• **Task details**
Please repeat the records exactly, keeping the pictures out.
===== Given records =====
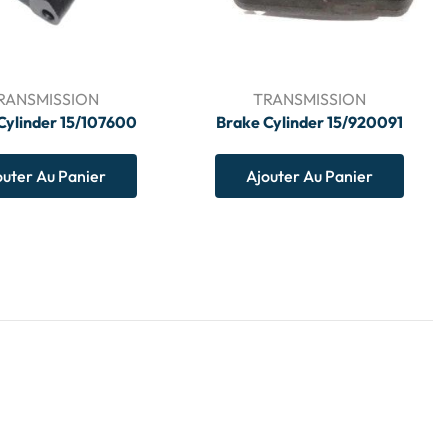
RANSMISSION
TRANSMISSION
Cylinder 15/107600
Brake Cylinder 15/920091
outer Au Panier
Ajouter Au Panier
=====
• **Result of this exercise**
RANSMISSION
TRANSMISSION
Cylinder 15/107600
Brake Cylinder 15/920091
outer Au Panier
Ajouter Au Panier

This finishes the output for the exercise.